What is needed is every line of the material that contains "linejoin".

§ Available records:
===============

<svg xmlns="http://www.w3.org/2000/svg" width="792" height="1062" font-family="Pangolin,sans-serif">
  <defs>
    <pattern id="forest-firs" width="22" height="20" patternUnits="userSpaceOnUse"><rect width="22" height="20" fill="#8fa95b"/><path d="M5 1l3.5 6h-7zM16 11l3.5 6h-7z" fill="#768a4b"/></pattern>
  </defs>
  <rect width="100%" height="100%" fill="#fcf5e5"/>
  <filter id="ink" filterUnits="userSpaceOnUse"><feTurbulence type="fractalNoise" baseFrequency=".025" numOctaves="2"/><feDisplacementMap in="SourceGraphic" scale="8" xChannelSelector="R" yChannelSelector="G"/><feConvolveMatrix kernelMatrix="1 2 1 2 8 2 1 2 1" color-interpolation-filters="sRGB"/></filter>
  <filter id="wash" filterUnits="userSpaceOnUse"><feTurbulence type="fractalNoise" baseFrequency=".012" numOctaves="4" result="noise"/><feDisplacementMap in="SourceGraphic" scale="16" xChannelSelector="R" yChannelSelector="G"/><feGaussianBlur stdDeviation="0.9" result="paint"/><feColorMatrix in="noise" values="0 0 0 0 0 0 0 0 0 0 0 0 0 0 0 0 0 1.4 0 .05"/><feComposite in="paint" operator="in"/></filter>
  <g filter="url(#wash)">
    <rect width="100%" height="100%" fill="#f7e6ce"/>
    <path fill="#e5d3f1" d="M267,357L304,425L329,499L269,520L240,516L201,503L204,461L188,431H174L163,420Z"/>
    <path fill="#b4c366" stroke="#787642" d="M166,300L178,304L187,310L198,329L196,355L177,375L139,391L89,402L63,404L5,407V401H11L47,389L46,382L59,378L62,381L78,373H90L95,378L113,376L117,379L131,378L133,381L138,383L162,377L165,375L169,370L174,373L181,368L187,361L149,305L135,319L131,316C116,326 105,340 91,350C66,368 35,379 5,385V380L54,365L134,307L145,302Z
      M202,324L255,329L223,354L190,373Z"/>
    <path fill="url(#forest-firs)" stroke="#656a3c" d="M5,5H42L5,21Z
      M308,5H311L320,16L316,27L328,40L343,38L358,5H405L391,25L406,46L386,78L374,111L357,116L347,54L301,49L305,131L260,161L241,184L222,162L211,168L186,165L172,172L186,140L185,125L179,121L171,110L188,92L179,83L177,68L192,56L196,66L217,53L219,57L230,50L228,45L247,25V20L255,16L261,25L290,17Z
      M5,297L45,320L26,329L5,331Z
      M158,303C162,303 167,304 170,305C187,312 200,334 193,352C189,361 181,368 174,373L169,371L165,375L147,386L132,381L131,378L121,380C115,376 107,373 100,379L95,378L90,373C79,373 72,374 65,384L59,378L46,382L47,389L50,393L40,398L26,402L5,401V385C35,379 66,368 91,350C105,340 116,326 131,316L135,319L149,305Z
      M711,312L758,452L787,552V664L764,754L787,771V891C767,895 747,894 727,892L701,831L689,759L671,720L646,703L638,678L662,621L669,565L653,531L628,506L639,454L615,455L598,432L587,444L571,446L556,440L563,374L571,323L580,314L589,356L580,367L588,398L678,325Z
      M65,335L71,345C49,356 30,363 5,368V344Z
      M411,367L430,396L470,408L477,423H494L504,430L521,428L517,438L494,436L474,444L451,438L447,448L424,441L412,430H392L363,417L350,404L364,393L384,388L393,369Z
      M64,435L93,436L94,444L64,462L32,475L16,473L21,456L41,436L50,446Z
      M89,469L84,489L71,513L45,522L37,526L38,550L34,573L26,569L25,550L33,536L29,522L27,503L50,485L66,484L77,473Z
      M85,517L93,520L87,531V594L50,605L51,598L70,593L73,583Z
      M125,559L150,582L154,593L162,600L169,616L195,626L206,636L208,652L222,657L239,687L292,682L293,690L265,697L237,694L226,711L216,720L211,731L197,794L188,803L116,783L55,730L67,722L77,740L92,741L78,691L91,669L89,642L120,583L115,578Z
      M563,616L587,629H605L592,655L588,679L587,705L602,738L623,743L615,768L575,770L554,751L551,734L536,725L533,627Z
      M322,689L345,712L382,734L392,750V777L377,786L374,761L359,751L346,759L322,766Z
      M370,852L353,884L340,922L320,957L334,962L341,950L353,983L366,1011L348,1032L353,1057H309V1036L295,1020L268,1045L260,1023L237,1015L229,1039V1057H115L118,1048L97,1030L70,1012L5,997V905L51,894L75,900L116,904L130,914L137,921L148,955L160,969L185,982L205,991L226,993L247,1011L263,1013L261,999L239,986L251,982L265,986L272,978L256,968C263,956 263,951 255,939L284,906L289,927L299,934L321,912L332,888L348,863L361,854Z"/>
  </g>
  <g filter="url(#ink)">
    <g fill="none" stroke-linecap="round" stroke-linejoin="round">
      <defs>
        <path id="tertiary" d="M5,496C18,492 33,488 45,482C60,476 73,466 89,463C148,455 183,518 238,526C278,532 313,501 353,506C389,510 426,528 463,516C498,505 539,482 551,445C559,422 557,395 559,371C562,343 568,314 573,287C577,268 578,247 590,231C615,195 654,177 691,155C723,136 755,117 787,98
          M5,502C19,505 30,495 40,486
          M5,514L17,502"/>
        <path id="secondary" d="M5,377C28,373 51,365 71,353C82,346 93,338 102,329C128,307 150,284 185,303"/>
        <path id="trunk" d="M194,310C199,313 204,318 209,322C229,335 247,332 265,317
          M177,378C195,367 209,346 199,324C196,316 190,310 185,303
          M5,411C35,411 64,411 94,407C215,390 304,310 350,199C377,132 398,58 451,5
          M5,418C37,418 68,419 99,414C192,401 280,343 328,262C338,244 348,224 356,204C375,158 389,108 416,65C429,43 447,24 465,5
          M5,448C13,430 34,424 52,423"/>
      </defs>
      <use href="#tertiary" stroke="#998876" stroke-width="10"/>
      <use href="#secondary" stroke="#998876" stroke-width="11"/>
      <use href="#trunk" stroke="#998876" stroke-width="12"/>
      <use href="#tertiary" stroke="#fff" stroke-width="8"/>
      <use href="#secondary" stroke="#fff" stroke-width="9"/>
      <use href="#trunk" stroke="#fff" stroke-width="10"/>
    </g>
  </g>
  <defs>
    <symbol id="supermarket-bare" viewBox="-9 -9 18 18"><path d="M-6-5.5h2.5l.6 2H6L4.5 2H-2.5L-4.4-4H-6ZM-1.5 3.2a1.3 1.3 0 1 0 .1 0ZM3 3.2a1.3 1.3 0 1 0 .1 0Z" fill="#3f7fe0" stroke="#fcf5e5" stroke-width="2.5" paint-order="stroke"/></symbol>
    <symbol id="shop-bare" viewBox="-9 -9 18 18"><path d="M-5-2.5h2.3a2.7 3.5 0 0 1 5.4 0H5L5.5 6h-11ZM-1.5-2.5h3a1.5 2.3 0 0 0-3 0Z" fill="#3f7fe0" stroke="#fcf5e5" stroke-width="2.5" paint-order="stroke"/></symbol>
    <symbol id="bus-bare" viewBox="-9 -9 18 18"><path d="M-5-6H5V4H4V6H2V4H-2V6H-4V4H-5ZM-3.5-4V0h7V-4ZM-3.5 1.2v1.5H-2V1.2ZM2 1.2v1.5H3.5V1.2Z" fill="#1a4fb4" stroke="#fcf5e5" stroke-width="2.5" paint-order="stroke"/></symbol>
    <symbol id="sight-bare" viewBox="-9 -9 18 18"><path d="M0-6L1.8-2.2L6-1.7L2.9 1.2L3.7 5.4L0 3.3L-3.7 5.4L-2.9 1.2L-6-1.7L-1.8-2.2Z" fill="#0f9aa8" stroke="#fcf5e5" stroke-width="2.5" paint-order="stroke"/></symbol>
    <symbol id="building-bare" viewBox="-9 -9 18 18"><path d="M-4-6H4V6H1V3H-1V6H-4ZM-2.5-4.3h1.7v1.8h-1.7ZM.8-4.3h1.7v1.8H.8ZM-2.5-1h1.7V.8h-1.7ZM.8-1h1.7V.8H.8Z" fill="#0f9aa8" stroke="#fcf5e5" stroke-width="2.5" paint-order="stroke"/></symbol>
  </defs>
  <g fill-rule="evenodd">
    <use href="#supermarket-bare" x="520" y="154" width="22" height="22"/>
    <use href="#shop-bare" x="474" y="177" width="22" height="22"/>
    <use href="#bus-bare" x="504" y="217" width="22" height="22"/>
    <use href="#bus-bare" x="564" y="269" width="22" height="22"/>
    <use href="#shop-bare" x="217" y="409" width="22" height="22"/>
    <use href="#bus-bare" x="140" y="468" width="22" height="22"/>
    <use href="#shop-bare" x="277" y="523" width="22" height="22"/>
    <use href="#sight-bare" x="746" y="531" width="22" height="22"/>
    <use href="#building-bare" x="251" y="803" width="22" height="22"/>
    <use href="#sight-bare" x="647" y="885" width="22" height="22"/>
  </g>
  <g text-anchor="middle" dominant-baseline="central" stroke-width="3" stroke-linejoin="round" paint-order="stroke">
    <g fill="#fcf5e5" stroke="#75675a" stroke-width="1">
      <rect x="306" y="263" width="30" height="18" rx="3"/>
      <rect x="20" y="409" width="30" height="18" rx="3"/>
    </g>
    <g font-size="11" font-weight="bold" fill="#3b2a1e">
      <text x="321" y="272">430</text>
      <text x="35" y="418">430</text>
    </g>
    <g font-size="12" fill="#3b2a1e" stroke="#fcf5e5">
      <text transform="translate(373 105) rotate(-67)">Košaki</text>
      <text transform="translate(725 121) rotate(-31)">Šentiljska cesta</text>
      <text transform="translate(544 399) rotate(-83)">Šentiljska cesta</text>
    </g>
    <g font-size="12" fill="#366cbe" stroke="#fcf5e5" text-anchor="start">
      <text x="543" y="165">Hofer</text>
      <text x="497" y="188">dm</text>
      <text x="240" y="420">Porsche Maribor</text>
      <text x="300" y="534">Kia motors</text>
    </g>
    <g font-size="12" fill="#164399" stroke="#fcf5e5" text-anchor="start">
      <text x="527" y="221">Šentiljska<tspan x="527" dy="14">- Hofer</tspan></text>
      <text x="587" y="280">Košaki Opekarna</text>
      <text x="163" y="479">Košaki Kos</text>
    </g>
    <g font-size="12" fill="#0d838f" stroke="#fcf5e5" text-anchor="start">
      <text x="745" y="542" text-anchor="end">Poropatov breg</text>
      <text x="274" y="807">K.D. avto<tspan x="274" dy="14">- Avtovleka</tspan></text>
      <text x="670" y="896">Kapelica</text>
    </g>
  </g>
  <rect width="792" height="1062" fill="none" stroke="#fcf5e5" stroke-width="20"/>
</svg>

===============

§ Task answer:
    <g fill="none" stroke-linecap="round" stroke-linejoin="round">
  <g text-anchor="middle" dominant-baseline="central" stroke-width="3" stroke-linejoin="round" paint-order="stroke">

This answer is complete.